Export van voertuigwrakken is gebonden aan procedures conform de EG-Verordening 1013/2006 betreffende de overbrenging van afvalstoffen en is enkel toegelaten onder zeer strikte voorwaarden. Deze zijn onder meer afhankelijk van de depollutie van het voertuigwrak en het land van bestemming.

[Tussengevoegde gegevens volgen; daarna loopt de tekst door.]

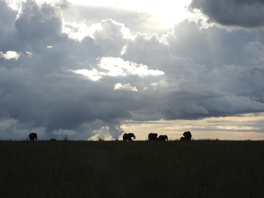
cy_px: 99
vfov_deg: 11.9
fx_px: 953
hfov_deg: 15.8
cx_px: 132
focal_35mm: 125
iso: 100
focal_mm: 22.5
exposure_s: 1/1000
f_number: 4
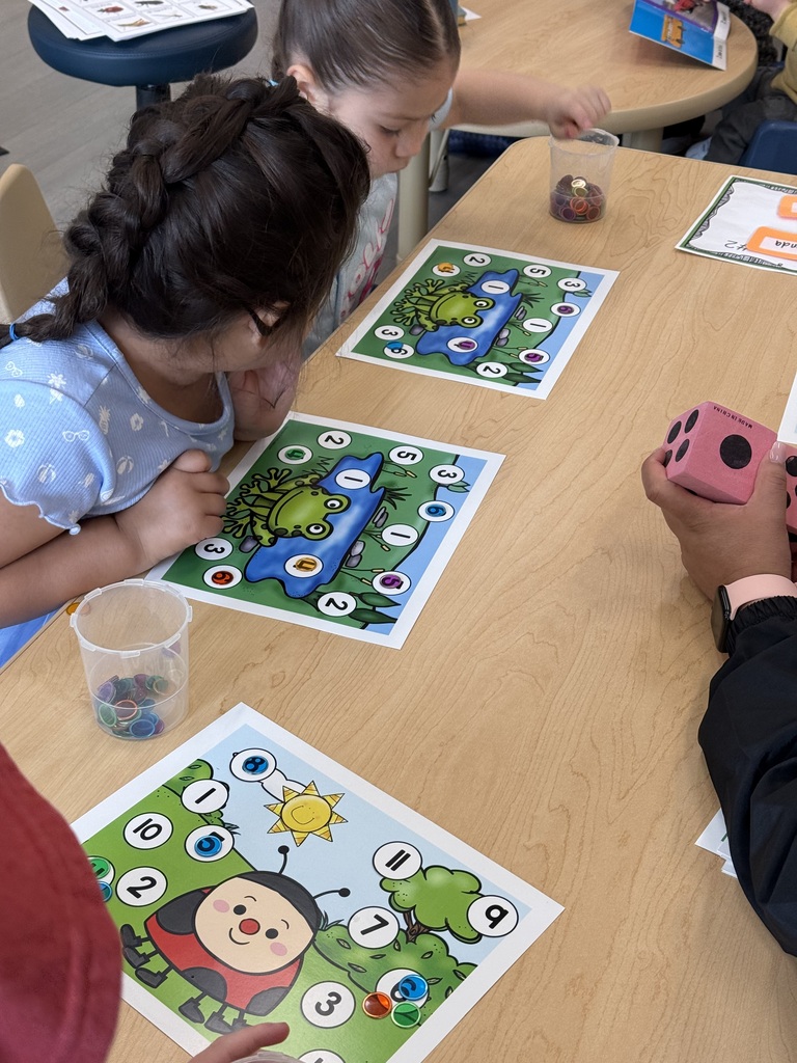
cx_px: 398
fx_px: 1474
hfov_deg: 30.3
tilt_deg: -35.6
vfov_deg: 39.7
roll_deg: -1.8
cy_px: 532
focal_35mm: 48
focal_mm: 6.76
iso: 125
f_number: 1.78
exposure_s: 1/120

Artikel 3.4.4.2 van VLAREMA bepaalt dat de verwerking van, de met toepassing van de aanvaardingsplicht, ingezamelde afgedankte voertuigen ertoe moet leiden dat:

  • uiterlijk op 1 januari 2006 moet :
    • minimaal 85 % van het gewicht van alle afgedankte voertuigen worden hergebruikt of nuttig toegepast;
    • minimaal 80 % van het gewicht van alle afgedankte voertuigen worden hergebruikt of gerecycleerd;
  • uiterlijk op 1 januari 2015 moet :
    • minimaal 95 % van het gewicht van alle afgedankte voertuigen worden hergebruikt of nuttig toegepast;
    • minimaal 85 % van het gewicht van alle afgedankte voertuigen worden hergebruikt of gerecycleerd.

2.2. Europese wetgeving

De verwerking en recyclage van afgedankte voertuigen wordt op Europees niveau geregeld in de richtlijn 2000/53/EG. De basisfilosofie achter de Europese richtlijn is dat de impact van afgedankte voertuigen op het leefmilieu beperkt moet blijven. Door dit op te leggen aan alle landen van de Europese Unie wordt de goede werking van de interne markt verzekerd en kunnen concurrentiebeperkingen vermeden worden.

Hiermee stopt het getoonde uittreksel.